New research always brings new demands. In the next two years, I expect labs will request further derivatized products, such as amide or ester derivatives tailored for proprietary workflows. The adaptable framework of 4-Bromo-2-Fluorobenzamide means it can serve as a launching pad for the next round of compound libraries.
My experience tells me that cross-disciplinary teams—organic chemists, biologists, and process engineers—have already started using these intermediates in early safety and toxicity screens. A robust supply ensures that innovations in gene editing, diagnostics, and small-molecule imaging do not stall due to missing pieces.

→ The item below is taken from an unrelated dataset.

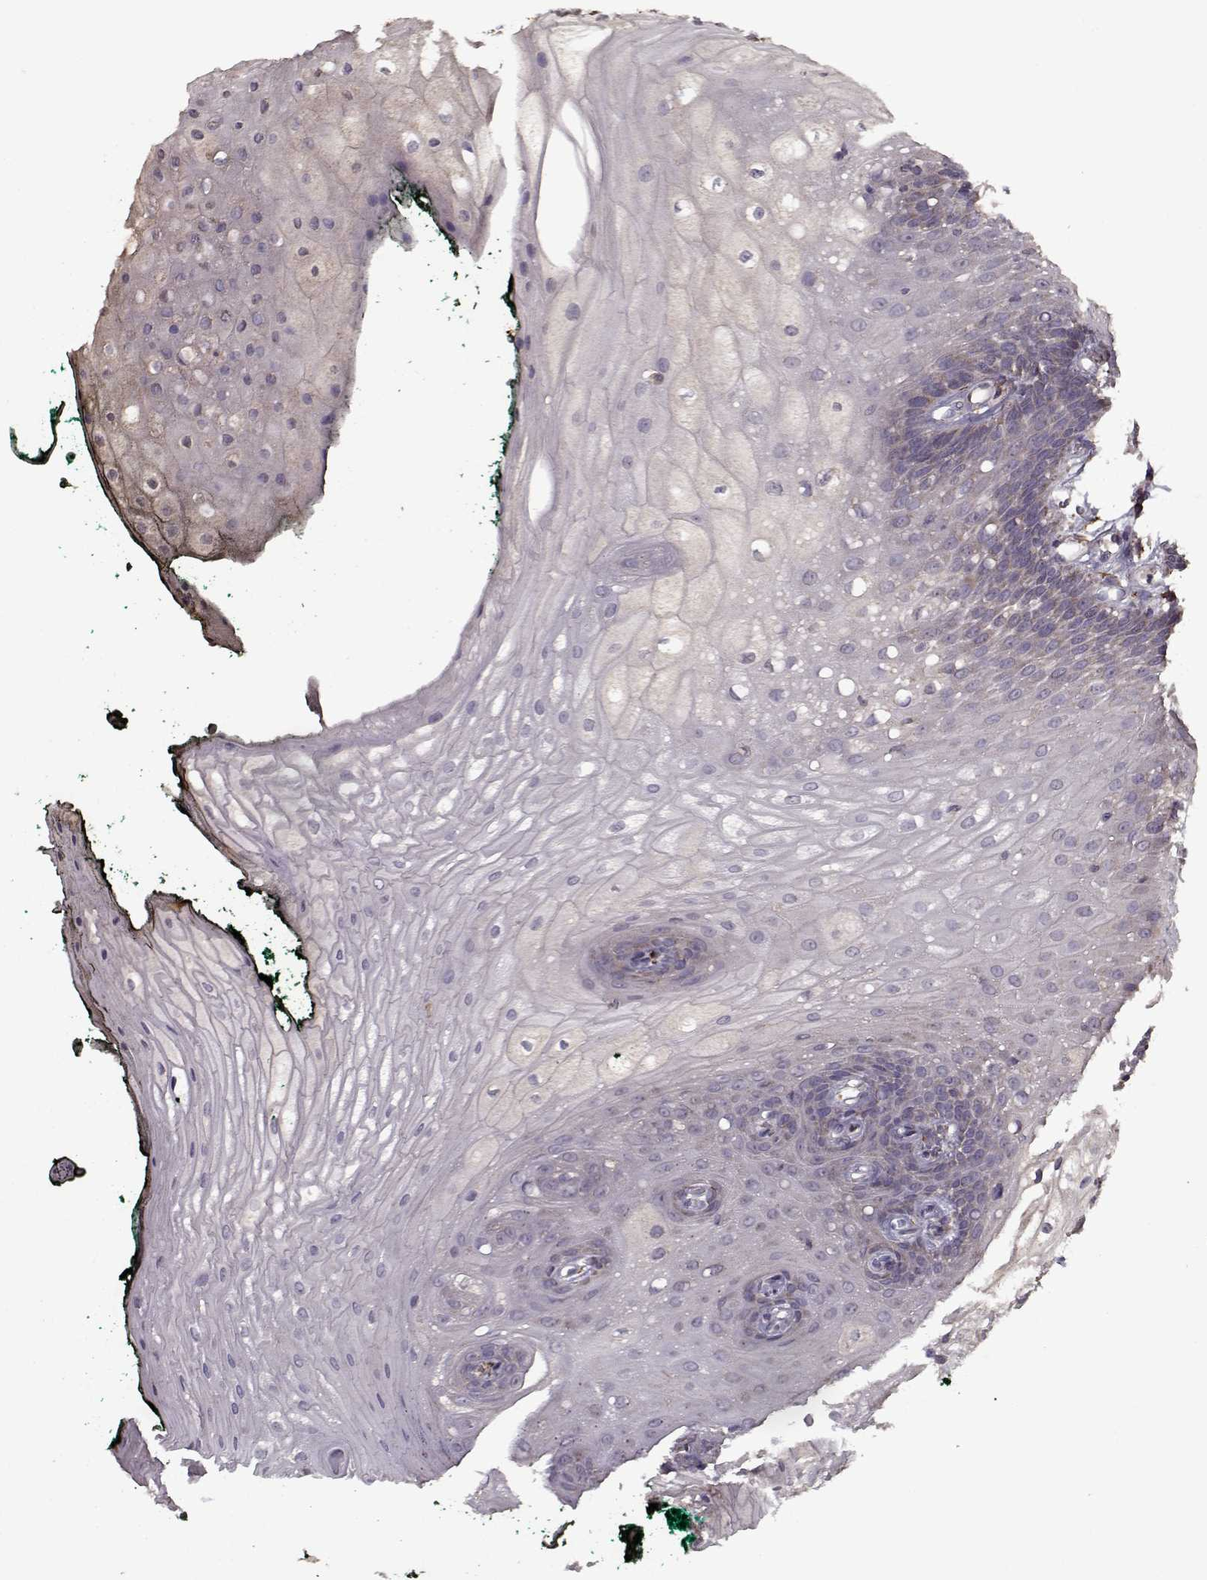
{"staining": {"intensity": "negative", "quantity": "none", "location": "none"}, "tissue": "oral mucosa", "cell_type": "Squamous epithelial cells", "image_type": "normal", "snomed": [{"axis": "morphology", "description": "Normal tissue, NOS"}, {"axis": "topography", "description": "Oral tissue"}, {"axis": "topography", "description": "Head-Neck"}], "caption": "DAB immunohistochemical staining of unremarkable oral mucosa reveals no significant staining in squamous epithelial cells. The staining was performed using DAB to visualize the protein expression in brown, while the nuclei were stained in blue with hematoxylin (Magnification: 20x).", "gene": "IMMP1L", "patient": {"sex": "female", "age": 68}}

Adaptability blends with reliability, so labs not only focus on what’s possible today but also plan for what becomes feasible as production technology upgrades.
Behind every breakthrough, reliable compounds lend invisible support. The journey from rough idea to polished result hinges on details—does each input do its job, every time? In my work, and in stories from colleagues across sectors, 4-Bromo-2-Fluorobenzamide has earned a place as a solid, trustworthy intermediate. Its thoughtful design, proven performance, and capacity for scaling up all point toward a future where specialty reagents no longer slow down great science.
Looking back at progress over my career, upgrades like these don't only make chemistry faster; they let teams ask new questions, solve tougher problems, and bring ideas to life with clarity. The next chapter in research and discovery will need such tools—solutions built on quality, transparency, and innovation.